TÂCHES À RÉALISER ->
A. Résumez l'extrait en deux phrases.
B. Dupliquez à l'identique le passage de l'extrait qui s'ouvre sur les mots contenant "André Neher explique, dans" et se clôt sur "colle au réel.".

TEXTE SOURCE ->
##############################
Six mots hébreux pour dire le silence

6 mots en hébreu pour désigner le silence.

Je suis en train de relire le livre d’une intelligence et d’une profondeur vertigineuse d’André Neher : « L’exil de la parole », sous-titré « du silence biblique au silence d’Auschwitz ». Cela faisait longtemps, depuis mes lectures de Hans Jonas, que je n’avais lu un ouvrage aussi abyssal.

André Neher explique, dans un chapitre sur la sémantique, qu’il existe 6 mots différents en hébreu pour désigner le silence. Mille excuses, c’est beaucoup plus développé dans les lignes du livre. Il donne au « silence » un sens dialectique, deux par deux, avant ensuite de tisser une réflexion entre chaque duo. J’y ajoute mes petites gloses personnelles quand son explication est beaucoup plus subtile que la mienne.

L’hébreu est une langue concrète. Il n’y a pas ou très peu de grande et belle abstraction. Il colle au réel.

  • דמה (Damô), c’est le silence des choses inertes, le silence de la mort. Mais aussi le silence de la nuit, du Cosmos, le silence des pierres. Neher ajoute que Damô est aussi celui de ceux qui parlent creux, de ceux qui parlent de choses qu’ils ne connaissent pas : notamment celui des amis de Job qui parlent à la place de Dieu (Adonaï) et qui sont encore pire que le silence divin lui-même. Peut-être aussi le bavardage de ces commerciaux qui essaient de vendre leur vide (ça, Neher ne l’écrit pas !).
  • שתק (Shataq) Il s’agit du silence du calme qui suit la tempête. Beaucoup plus rare dans la Bible. On peut songer au cri « Tais-toi » de Jésus aux éléments déchaînés sur le Lac de Gennesareth (même si Neher, comme juif, ne le cite pas). C’est aussi le silence qui suit la colère ou le silence après la guerre : je pense par exemple à ce formidable film d’Eisenstein, avec la musique de Prokofiev, « Alexandre Nevski », quand la caméra survole le terrible champ de bataille sur la glace où gisent les guerriers morts… après le bruit des armes et des chevaux.

Voir aussi le film Titanic avec ses corps flottants après le naufrage.

Ces deux silences sont du domaine de l’inertie. Le sans vie.

  • חשה (Hashô), rare mais empli de signification, correspond au silence de l’artisan, de l’ouvrier qui n’a pas terminé son œuvre et qui se refuse d’en parler. Il est aussi le silence du laboureur qui sème sa graine et qui attend la future moisson. C’est encore celui du sportif qui reprend haleine.
##############################
DONNÉES EXTRAITES ->

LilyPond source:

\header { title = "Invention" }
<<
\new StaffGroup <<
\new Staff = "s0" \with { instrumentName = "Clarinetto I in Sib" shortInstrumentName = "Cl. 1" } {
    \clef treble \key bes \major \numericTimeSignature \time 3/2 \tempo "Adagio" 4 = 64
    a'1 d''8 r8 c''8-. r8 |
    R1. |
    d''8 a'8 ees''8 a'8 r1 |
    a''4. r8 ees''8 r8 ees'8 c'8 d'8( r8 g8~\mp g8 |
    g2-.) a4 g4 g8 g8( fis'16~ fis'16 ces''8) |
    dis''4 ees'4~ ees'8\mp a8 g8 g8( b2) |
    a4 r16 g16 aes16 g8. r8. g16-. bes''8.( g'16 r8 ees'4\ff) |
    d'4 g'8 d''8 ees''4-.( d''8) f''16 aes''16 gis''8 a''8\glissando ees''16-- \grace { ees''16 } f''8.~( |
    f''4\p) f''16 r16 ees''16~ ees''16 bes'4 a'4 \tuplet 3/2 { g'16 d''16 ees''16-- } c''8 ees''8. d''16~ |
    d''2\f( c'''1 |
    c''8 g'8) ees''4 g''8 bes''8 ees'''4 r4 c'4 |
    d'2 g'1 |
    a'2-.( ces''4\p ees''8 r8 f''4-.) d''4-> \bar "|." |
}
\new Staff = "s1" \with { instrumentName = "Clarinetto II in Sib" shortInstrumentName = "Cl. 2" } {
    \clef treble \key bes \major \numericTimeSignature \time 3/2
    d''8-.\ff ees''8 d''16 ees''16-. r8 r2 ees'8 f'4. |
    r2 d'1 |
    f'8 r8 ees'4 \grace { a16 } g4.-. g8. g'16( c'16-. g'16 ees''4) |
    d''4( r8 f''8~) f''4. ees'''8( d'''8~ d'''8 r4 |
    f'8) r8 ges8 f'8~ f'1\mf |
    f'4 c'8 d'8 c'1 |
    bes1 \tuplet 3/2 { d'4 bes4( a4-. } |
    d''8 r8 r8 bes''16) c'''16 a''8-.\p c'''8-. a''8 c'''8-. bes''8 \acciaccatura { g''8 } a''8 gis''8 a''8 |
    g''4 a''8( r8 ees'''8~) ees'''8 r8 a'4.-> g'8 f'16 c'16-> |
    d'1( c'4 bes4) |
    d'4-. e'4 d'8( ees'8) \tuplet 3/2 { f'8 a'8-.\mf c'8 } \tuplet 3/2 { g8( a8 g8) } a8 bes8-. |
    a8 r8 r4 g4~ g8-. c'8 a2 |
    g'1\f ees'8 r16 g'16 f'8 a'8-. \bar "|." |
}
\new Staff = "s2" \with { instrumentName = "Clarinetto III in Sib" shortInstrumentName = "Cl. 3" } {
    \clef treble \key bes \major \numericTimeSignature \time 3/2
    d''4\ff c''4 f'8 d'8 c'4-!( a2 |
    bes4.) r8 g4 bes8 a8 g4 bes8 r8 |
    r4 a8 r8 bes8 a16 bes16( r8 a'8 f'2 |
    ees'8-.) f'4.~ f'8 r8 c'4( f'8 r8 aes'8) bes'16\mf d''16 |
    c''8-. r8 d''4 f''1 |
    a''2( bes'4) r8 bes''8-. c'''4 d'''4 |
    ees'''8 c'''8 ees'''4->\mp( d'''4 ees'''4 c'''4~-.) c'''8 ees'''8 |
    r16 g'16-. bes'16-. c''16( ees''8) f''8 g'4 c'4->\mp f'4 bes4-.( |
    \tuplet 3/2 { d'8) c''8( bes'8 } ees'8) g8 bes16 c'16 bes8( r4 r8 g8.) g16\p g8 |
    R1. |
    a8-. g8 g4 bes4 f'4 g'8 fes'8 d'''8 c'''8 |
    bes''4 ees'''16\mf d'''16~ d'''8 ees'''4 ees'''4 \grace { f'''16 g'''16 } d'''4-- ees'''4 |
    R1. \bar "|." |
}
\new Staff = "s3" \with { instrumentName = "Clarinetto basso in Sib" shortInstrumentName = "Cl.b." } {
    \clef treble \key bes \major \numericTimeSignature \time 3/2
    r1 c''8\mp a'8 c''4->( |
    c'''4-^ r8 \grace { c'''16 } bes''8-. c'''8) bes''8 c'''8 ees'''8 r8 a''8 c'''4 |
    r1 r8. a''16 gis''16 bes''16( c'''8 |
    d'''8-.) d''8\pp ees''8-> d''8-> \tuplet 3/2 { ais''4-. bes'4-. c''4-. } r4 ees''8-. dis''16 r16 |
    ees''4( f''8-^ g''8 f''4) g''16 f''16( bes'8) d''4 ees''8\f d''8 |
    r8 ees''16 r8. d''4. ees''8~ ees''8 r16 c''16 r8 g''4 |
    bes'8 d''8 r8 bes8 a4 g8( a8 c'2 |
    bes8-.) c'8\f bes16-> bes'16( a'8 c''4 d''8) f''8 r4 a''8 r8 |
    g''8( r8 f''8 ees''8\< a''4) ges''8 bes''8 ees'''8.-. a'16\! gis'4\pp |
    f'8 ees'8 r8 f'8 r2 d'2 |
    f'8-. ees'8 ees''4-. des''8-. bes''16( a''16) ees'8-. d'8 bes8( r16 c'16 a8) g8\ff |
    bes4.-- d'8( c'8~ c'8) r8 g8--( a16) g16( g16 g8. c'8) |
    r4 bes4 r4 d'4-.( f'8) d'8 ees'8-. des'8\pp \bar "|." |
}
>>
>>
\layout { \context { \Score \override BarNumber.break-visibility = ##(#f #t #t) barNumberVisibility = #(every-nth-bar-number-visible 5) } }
##############################
RÉSULTATS OBTENUS ->
A. L'extrait, écrit lors d'une relecture de « L'exil de la parole » d'André Neher, rapporte que selon Neher l'hébreu possède six mots différents pour désigner le silence, qu'il présente deux par deux. Damô désigne le silence des choses inertes et de la mort, et Shataq le silence du calme qui suit la tempête, deux silences qui relèvent de l'inertie, tandis que Hashô correspond au silence de l'artisan qui n'a pas terminé son œuvre et refuse d'en parler.

B.
André Neher explique, dans un chapitre sur la sémantique, qu’il existe 6 mots différents en hébreu pour désigner le silence. Mille excuses, c’est beaucoup plus développé dans les lignes du livre. Il donne au « silence » un sens dialectique, deux par deux, avant ensuite de tisser une réflexion entre chaque duo. J’y ajoute mes petites gloses personnelles quand son explication est beaucoup plus subtile que la mienne.

L’hébreu est une langue concrète. Il n’y a pas ou très peu de grande et belle abstraction. Il colle au réel.